By investigating personal histories, I have found the creative ways Black women have documented history, and developed and disseminated ideologies. My current manuscript project War and Redemption in the Cloth: Quilting the Black Freedom Struggle, 1960- Present, illuminates how Black women have developed and shared their ideas on Civil Rights and Black Power by investigating their quiltmaking and other artistic practices, oral histories, and corroborated archival materials.

In the Black quiltmaking tradition, narrative quilts are conversant—often documenting an historical event, while also issuing commentary on the present and inviting viewers to reflect on this. Michelle Flamer’s timely and compelling quilt New Century Poll Tax references the poll tax as one of many restrictive and ever evolving measures to prevent Black people from voting. The physical quilt visually articulates the effects of the supreme court decision to gut section four of the 1964 Voting Rights Act, which allowed state sanctioned Voter ID laws to disenfranchise a significant number of Black (and Brown and impoverished) citizens.

In Flamer’s artist statement, she evokes the Ghanaian Asofa flag because Asofa means “war people,” indicating that Black people need to continue fighting to maintain their freedom. As documented in her quilt, contemporary civil rights violations are part of a much longer political history in the United States. The obstructions to rights witnessed today have morphed from previous efforts. Flamer’s conclusion, which notes the cycle of the Black Freedom Struggle—gaining rights, backlash, regaining and maintaining rights—has an impact that goes beyond the widely observed connection between Jim Crow politics and contemporary issues.

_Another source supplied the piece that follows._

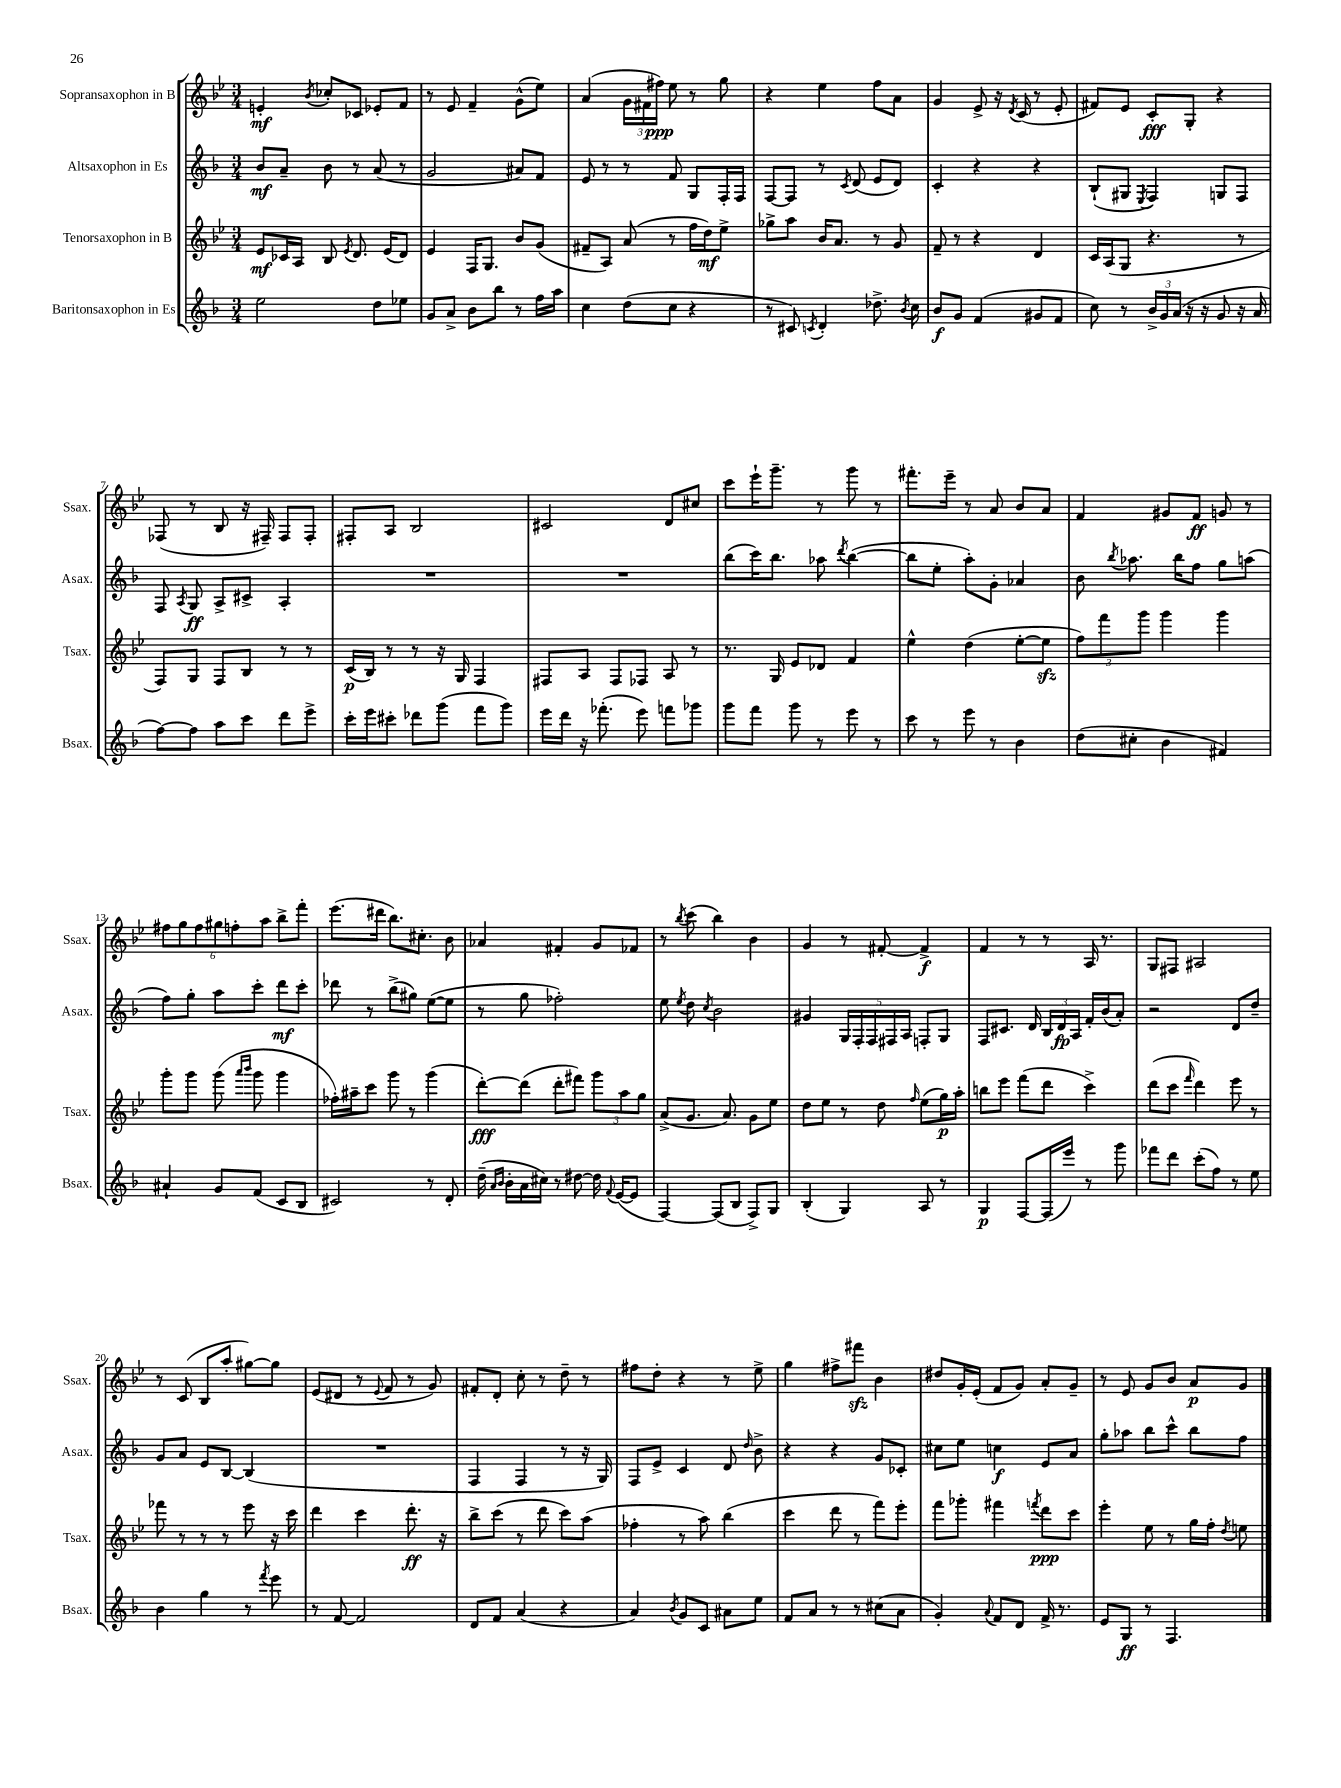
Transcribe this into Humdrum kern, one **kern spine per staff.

Although Flamer is a lawyer, this quilt shows that she and other quilters are unique political actors, in the sense that they can creating and influencing outside of the political system. They are using a visual medium to encourage people to think about their station in broader society, their power, their influence and their constraints.

 

Untitlted by Lucy Mingo, Mazloomi-Women of Color Quilters Network Collection. Michigan State University Museum. Photo credit: Pearl Yee Wong.

While Flamer’s quilt is overtly political from the title to the imagery, other quilts like Lucy Mingo’s Untitled does not physically carry a political image. However, Mingo was a critical founding member of the Freedom Quilting Bee, a Black Belt based co-opt that formed in 1966 to sell their work in support of the Southern Freedom Movement. Mingo secured orders from the eminent designer and tastemaker Sister Parish, and negotiated selling the co-opt’s work to major New York galleries. Analyzing these quilts within the context of the of the Black Freedom Struggle offer new ways of understanding women’s history, public history and African American studies.

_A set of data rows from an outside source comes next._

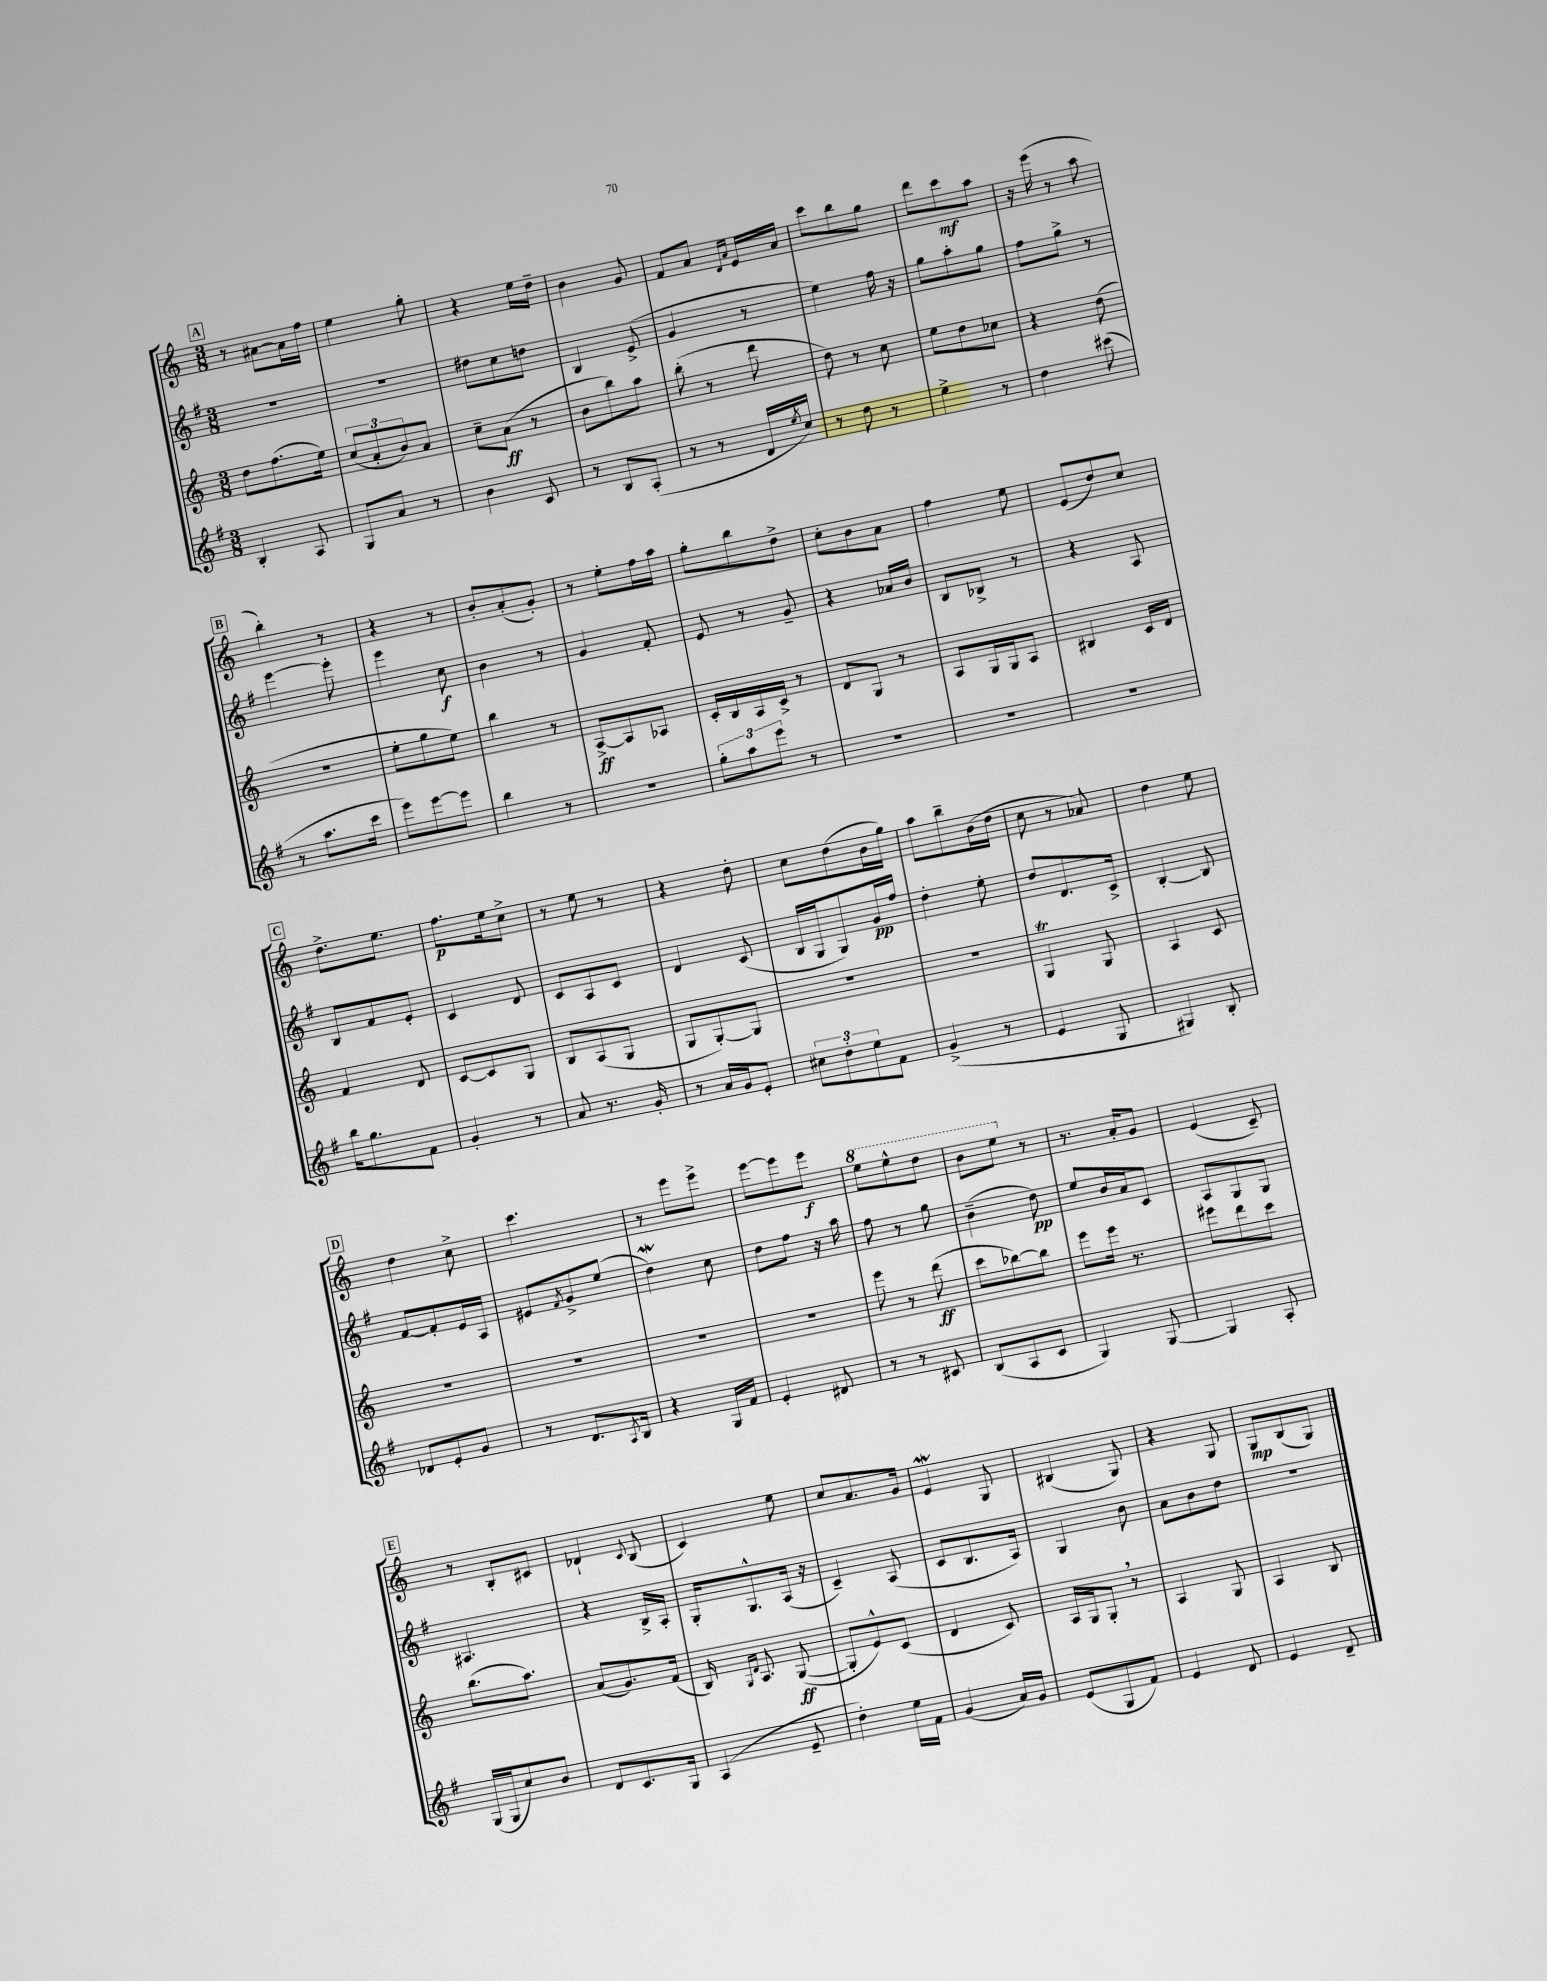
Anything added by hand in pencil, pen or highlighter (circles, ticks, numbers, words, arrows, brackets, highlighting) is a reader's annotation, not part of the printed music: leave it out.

**kern	**kern	**kern	**kern
*staff4	*staff3	*staff2	*staff1
*clefG2	*clefG2	*clefG2	*clefG2
*k[f#]	*k[]	*k[f#]	*k[]
*M3/8	*M3/8	*M3/8	*M3/8
4B'	8dd	4.r	8r
.	(8.ff	.	[8a#
8A	.	.	16a#]
.	16ee)	.	16ff
=	=	=	=
8G	(12cc	4.r	4ee
.	12a'	.	.
8a	.	.	.
.	12b)	.	.
8r	8a	.	8gg'
=	=	=	=
4b	8cc~	8dd#	4r
.	(8a	8cc	.
8c	8r	8dd	16ee
.	.	.	16dd~
=	=	=	=
8r	8b	4B	4b
8B	8bb)	.	.
(8A'	8aa	(8e^	8g
=	=	=	=
8r	(8bb'	4g	8f
8r	8r	.	8a
.	.	.	16qqd
.	.	.	16qqa
16d	8ddd	8r	16e
8qee	.	.	.
16cc)	.	.	16a
=	=	=	=
8r	8dd)	4ee)	8ccc
8dd	8r	.	8bb
8r	8cc	16ff#	8gg
.	.	16r	.
=	=	=	=
4ee^	8ee	8gg	8ddd
.	8dd	8aa'	8ccc
8r	8cc-	8gg	8aa
=	=	=	=
4dd	4r	8ff#	16r
.	.	.	(16eee
.	.	8gg^	8r
(8ccc#	(8dd	8r	8aa
=	=	=	=
8r	4.r	[4eee	4bb')
8.aa	.	.	.
.	.	8eee']	8r
16ccc	.	.	.
=	=	=	=
8eee)	8ee'	4eee	4r
[8eee	8gg	.	.
8eee]	8ee)	8cc	8r
=	=	=	=
4bb	4bb	4b	8b'
.	.	.	(8a'
8r	8r	8r	8g')
=	=	=	=
4.r	[8A^	4g	8r
.	8A]	.	8ee'
.	8A-	8f#'	16ff
.	.	.	16aa
=	=	=	=
12gg'	16c'	8e	8gg'
.	16B	.	.
12aa	.	.	.
.	16A	8r	8bb
12eee	.	.	.
.	16c^	.	.
8r	8r	8g~	8dd^
=	=	=	=
4.r	8d	4r	8cc'
.	8G	.	8b
.	8r	16a-	8a
.	.	16b	.
=	=	=	=
4.r	8A	8B	4ff
.	16G	8B-^	.
.	16G	.	.
.	8A	8r	8ee
=	=	=	=
4.r	4B#	4r	(8e
.	.	.	8dd)
.	16c	8A	8cc
.	16d	.	.
=	=	=	=
16bb	4f	8B	8.dd^
8.gg	.	.	.
.	.	8f#	.
.	.	.	8.ee
8f#	8d	8e'	.
=	=	=	=
4g'	[8c	4c	8.ff
.	8c]	.	.
.	.	.	16ee
8r	8G	8d	8cc^
=	=	=	=
8a	8B	8c	8r
8.r	(8A	8A	8ee
.	8G	8c	8r
16g'	.	.	.
=	=	=	=
8r	8G	4d	4r
16a	[8G')	.	.
16g	.	.	.
8e'	8G]	(8c	8dd'
=	=	=	=
12cc#	4.r	16B	8cc
.	.	16G	.
12dd'	.	.	.
.	.	8G)	(8dd
12ee	.	.	.
8f#	.	16g	16b
.	.	16ff#	16gg)
=	=	=	=
(4g^	4.r	4dd'	8aa
.	.	.	8bb~
8r	.	8ee'	(16b
.	.	.	16dd
=	=	=	=
4e	4G	8dd	8cc
.	.	8.d	8r
8G	8G	.	8a-)
.	.	16c^	.
=	=	=	=
4G#)	4A	[4B'	4dd
8B'	8c	8B]	8ee
=	=	=	=
8d-	4.r	[8f#	4dd
8e'	.	8f#']	.
8g	.	16e	8cc^
.	.	16A	.
=	=	=	=
8r	4.r	8e#	4.ccc
.	.	8qf#	.
8.d	.	8g^	.
.	.	(8ee	.
8qA	.	.	.
16B	.	.	.
=	=	=	=
4r	4.r	4dd)	8r
.	.	.	8eee
16G	.	8cc	8eee^
16f#	.	.	.
=	=	=	=
4e'	4.r	8dd	[8eee
.	.	8ff#	8eee]
8d#	.	16r	8eee
.	.	16aa	.
=	=	=	=
8r	8eee	8ff#	8eee
8r	8r	8r	8eee^^
8c#	(8ddd	8gg	8ddd
=	=	=	=
(8B	8ccc	(4b~	8bb
8A	[8bb-)	.	8eee
8c	8bb-]	8dd)	8r
=	=	=	=
4G)	8eee	8ee	8.r
.	16eee	16b	.
.	8.r	16a	16a'
[8G	.	8c	8g
=	=	=	=
4G]	8eee#	8A	(4e
.	8ddd	8G	.
8A'	8ccc	8G	8c~)
=	=	=	=
(16G	(8.bb	4.A#	8r
16G	.	.	.
8cc)	.	.	8B'
.	8.aa)	.	.
8b	.	.	8c#
=	=	=	=
8d	(8a	4r	4d-`
8.c	8.g)	.	.
.	.	.	8qqc
.	.	16B^	(8B
16G	(16f	16A'	.
=	=	=	=
(4A	16B)	16G'	4c)
.	16qqG	.	.
.	16qqd	.	.
.	8.A	8.G^^	.
8e~	([8G	(16A	8ee
.	.	16r	.
=	=	=	=
4dd')	8G']	4c~)	8cc
.	8e^^)	.	8.a
16ee	(8c	(8A	.
16f#	.	.	16g
=	=	=	=
(4g	4d	8c	4e
.	.	8.B	.
16a)	8c)	.	8G
16g	.	16A)	.
=	=	=	=
(8e	16A	4G	(4B#
.	16G	.	.
8G	8G'	.	.
8f#)	8r	8b	8G)
=	=	=	=
4e	4A	8a	4r
.	.	8b	.
8d	8G	8dd	8G
=	=	=	=
4e	4A	4.r	8G
.	.	.	(8B
8d~	8B	.	8G)
==	==	==	==
*-	*-	*-	*-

These quilts, and even the AASLH Remember the Ladies blog, reminds us that material culture and places—both virtual and physical—are portals to understudied histories. This is something that my mentor Neverdon-Morton is still particularly proficient at, even in retirement- utilizing any tool to educate anyone about history. Carrying on her tradition, I hope to regularly contribute this blog by illuminating lesser known histories that relate to current social, cultural and political events. I also enjoy blogging for its potential to be a meaningful co-created space. Comments give way to inquiries and new understandings about different topics—something I believe the field of public history can only benefit from.

Aleia Brown holds a joint appointment at the Michigan State University Museum and the Michigan State University Department of History. She is also the co-founder of two digital humanities projects #BlkTwitterstorians and #museumsrespondtoferguson.